• [Exercise instructions] Quote the listing word for word, starting at its first line and running up to and including the line containing "نوع هواء المكيف : بارد".

• [Provided material]

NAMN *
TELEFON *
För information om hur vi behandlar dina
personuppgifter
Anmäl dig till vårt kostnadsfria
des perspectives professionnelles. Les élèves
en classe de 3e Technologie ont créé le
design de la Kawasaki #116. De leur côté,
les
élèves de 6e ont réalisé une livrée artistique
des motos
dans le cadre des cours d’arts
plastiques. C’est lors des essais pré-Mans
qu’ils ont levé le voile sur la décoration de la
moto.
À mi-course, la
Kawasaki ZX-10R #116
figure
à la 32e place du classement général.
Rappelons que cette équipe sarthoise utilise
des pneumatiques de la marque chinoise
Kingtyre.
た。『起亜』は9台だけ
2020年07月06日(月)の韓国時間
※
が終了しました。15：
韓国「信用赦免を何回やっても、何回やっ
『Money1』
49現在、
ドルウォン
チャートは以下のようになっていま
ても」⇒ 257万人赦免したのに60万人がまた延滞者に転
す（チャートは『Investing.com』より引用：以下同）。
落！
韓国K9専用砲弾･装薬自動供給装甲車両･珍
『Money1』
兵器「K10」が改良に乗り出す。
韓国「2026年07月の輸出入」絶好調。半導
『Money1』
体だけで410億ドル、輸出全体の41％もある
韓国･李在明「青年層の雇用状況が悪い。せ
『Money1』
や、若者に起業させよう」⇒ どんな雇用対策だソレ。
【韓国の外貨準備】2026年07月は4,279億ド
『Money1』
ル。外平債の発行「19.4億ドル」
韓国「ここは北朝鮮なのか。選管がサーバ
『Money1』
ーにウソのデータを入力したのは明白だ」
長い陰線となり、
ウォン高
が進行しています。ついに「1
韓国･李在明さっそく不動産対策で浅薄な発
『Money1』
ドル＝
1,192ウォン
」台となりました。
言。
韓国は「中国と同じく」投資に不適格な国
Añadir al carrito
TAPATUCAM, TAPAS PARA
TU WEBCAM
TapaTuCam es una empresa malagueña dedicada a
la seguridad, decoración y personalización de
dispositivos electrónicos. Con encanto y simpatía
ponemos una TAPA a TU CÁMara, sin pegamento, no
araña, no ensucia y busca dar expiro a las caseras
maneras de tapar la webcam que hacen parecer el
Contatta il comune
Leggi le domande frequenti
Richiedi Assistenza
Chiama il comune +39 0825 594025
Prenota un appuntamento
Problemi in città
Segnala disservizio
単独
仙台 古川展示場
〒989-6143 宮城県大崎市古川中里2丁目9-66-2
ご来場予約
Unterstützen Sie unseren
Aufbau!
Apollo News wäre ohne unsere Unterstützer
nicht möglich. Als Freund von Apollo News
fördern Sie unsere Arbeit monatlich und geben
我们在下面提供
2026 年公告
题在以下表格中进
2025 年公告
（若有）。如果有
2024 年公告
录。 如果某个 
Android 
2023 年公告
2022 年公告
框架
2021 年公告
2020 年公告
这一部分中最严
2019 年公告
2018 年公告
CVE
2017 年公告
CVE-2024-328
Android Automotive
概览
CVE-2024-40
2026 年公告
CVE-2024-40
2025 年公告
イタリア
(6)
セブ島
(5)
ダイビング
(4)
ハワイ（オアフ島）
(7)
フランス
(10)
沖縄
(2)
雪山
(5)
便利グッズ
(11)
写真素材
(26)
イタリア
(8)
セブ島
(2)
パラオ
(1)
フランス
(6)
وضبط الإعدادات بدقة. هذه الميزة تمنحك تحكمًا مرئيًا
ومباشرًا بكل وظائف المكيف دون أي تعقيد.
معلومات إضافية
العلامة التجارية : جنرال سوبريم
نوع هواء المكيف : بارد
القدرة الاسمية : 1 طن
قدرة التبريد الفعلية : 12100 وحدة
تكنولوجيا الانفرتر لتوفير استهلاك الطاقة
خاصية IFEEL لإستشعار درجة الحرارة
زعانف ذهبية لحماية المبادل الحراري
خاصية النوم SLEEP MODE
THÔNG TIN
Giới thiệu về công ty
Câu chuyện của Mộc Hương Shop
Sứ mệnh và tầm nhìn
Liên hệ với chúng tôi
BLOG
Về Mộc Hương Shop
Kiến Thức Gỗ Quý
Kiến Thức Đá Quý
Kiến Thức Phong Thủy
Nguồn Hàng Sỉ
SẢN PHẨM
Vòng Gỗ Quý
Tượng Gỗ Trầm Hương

• [Written solution]
NAMN *
TELEFON *
För information om hur vi behandlar dina
personuppgifter
Anmäl dig till vårt kostnadsfria
des perspectives professionnelles. Les élèves
en classe de 3e Technologie ont créé le
design de la Kawasaki #116. De leur côté,
les
élèves de 6e ont réalisé une livrée artistique
des motos
dans le cadre des cours d’arts
plastiques. C’est lors des essais pré-Mans
qu’ils ont levé le voile sur la décoration de la
moto.
À mi-course, la
Kawasaki ZX-10R #116
figure
à la 32e place du classement général.
Rappelons que cette équipe sarthoise utilise
des pneumatiques de la marque chinoise
Kingtyre.
た。『起亜』は9台だけ
2020年07月06日(月)の韓国時間
※
が終了しました。15：
韓国「信用赦免を何回やっても、何回やっ
『Money1』
49現在、
ドルウォン
チャートは以下のようになっていま
ても」⇒ 257万人赦免したのに60万人がまた延滞者に転
す（チャートは『Investing.com』より引用：以下同）。
落！
韓国K9専用砲弾･装薬自動供給装甲車両･珍
『Money1』
兵器「K10」が改良に乗り出す。
韓国「2026年07月の輸出入」絶好調。半導
『Money1』
体だけで410億ドル、輸出全体の41％もある
韓国･李在明「青年層の雇用状況が悪い。せ
『Money1』
や、若者に起業させよう」⇒ どんな雇用対策だソレ。
【韓国の外貨準備】2026年07月は4,279億ド
『Money1』
ル。外平債の発行「19.4億ドル」
韓国「ここは北朝鮮なのか。選管がサーバ
『Money1』
ーにウソのデータを入力したのは明白だ」
長い陰線となり、
ウォン高
が進行しています。ついに「1
韓国･李在明さっそく不動産対策で浅薄な発
『Money1』
ドル＝
1,192ウォン
」台となりました。
言。
韓国は「中国と同じく」投資に不適格な国
Añadir al carrito
TAPATUCAM, TAPAS PARA
TU WEBCAM
TapaTuCam es una empresa malagueña dedicada a
la seguridad, decoración y personalización de
dispositivos electrónicos. Con encanto y simpatía
ponemos una TAPA a TU CÁMara, sin pegamento, no
araña, no ensucia y busca dar expiro a las caseras
maneras de tapar la webcam que hacen parecer el
Contatta il comune
Leggi le domande frequenti
Richiedi Assistenza
Chiama il comune +39 0825 594025
Prenota un appuntamento
Problemi in città
Segnala disservizio
単独
仙台 古川展示場
〒989-6143 宮城県大崎市古川中里2丁目9-66-2
ご来場予約
Unterstützen Sie unseren
Aufbau!
Apollo News wäre ohne unsere Unterstützer
nicht möglich. Als Freund von Apollo News
fördern Sie unsere Arbeit monatlich und geben
我们在下面提供
2026 年公告
题在以下表格中进
2025 年公告
（若有）。如果有
2024 年公告
录。 如果某个 
Android 
2023 年公告
2022 年公告
框架
2021 年公告
2020 年公告
这一部分中最严
2019 年公告
2018 年公告
CVE
2017 年公告
CVE-2024-328
Android Automotive
概览
CVE-2024-40
2026 年公告
CVE-2024-40
2025 年公告
イタリア
(6)
セブ島
(5)
ダイビング
(4)
ハワイ（オアフ島）
(7)
フランス
(10)
沖縄
(2)
雪山
(5)
便利グッズ
(11)
写真素材
(26)
イタリア
(8)
セブ島
(2)
パラオ
(1)
フランス
(6)
وضبط الإعدادات بدقة. هذه الميزة تمنحك تحكمًا مرئيًا
ومباشرًا بكل وظائف المكيف دون أي تعقيد.
معلومات إضافية
العلامة التجارية : جنرال سوبريم
نوع هواء المكيف : بارد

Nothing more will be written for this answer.